§ **What is needed**
Every record below is to be retyped exactly, with any pictures left out.

[Object state transitions]
::::::
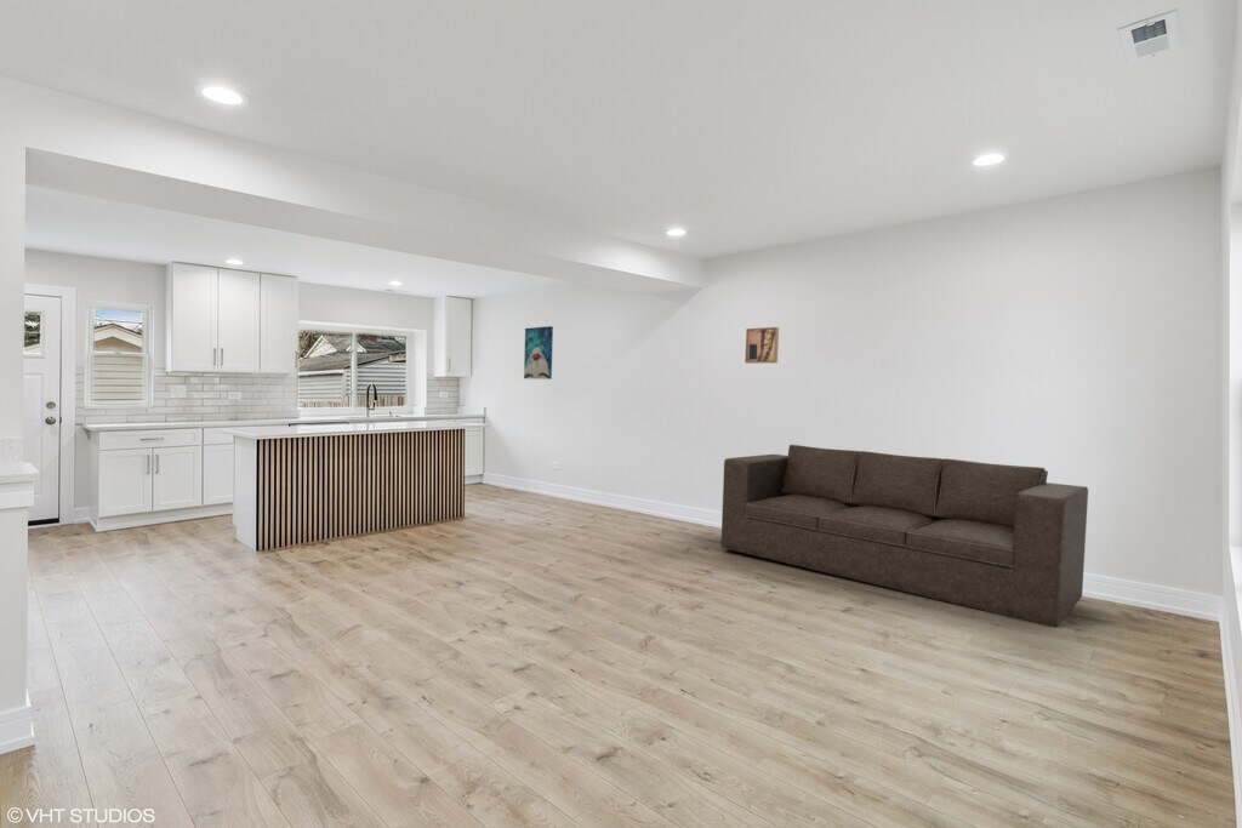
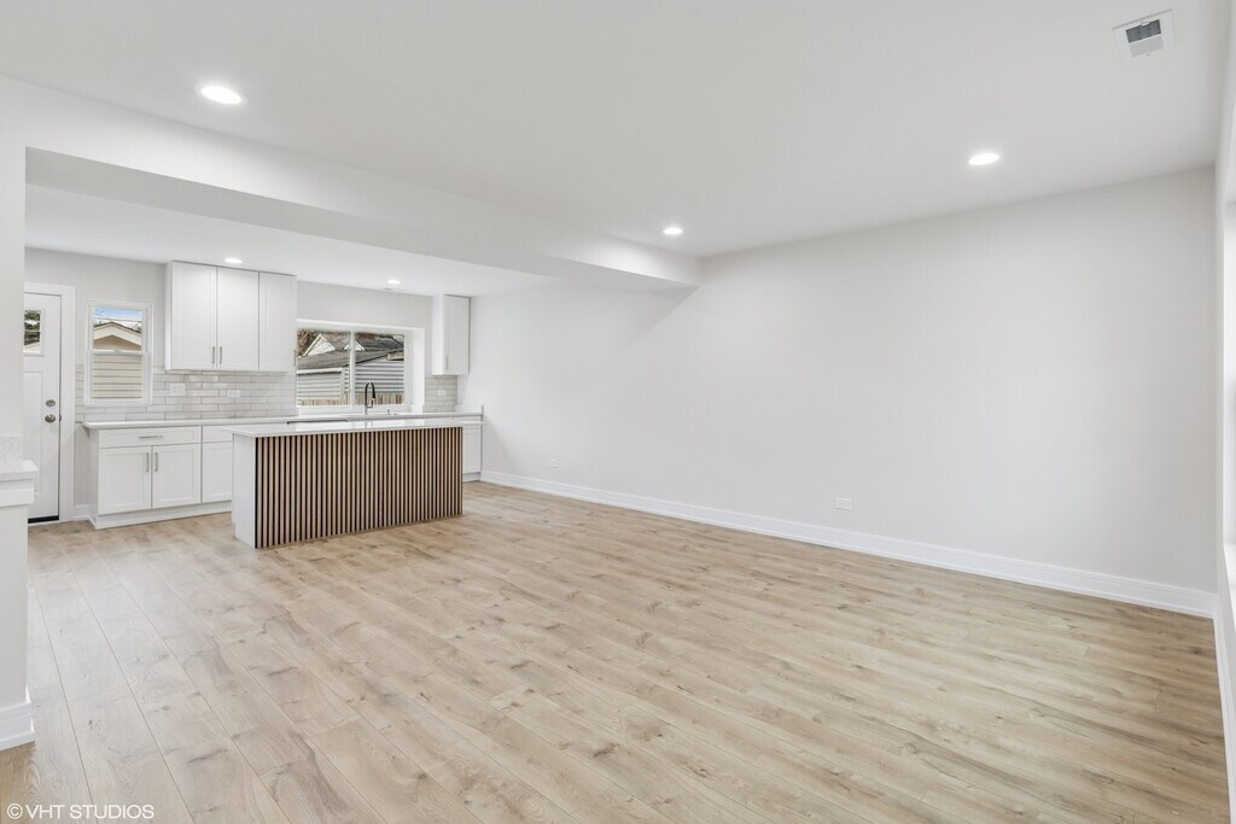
- sofa [720,444,1089,628]
- wall art [744,326,780,365]
- wall art [523,325,554,381]
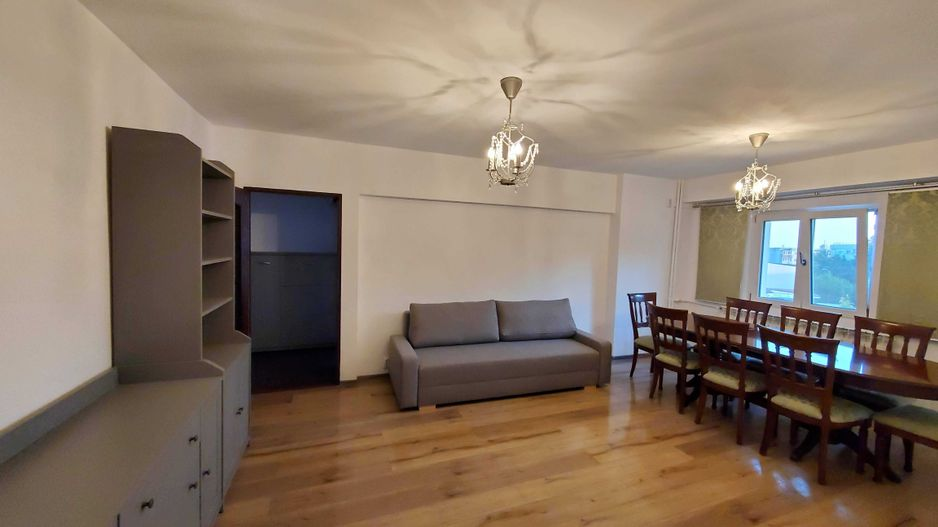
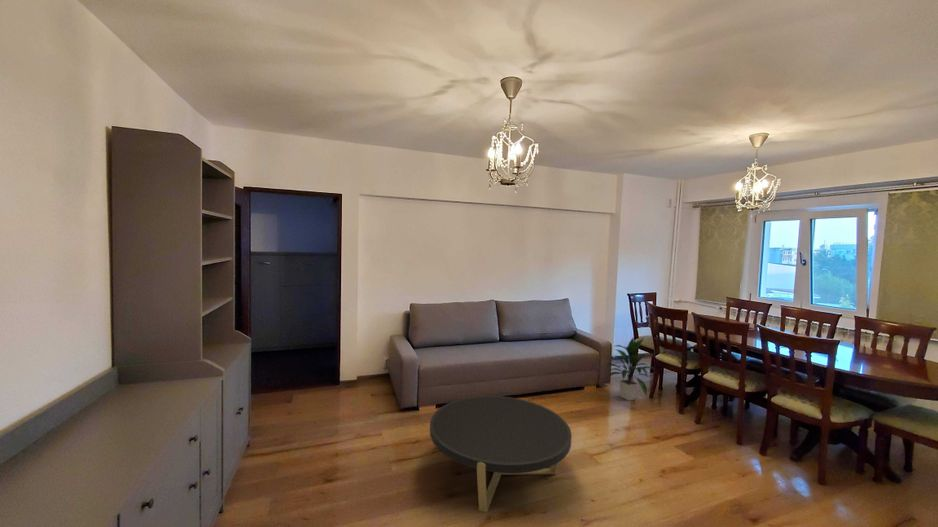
+ indoor plant [604,337,653,401]
+ coffee table [429,395,573,513]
::::::
§ **Solution**
- sofa [720,444,1089,628]
- wall art [744,326,780,365]
- wall art [523,325,554,381]
+ indoor plant [604,337,653,401]
+ coffee table [429,395,573,513]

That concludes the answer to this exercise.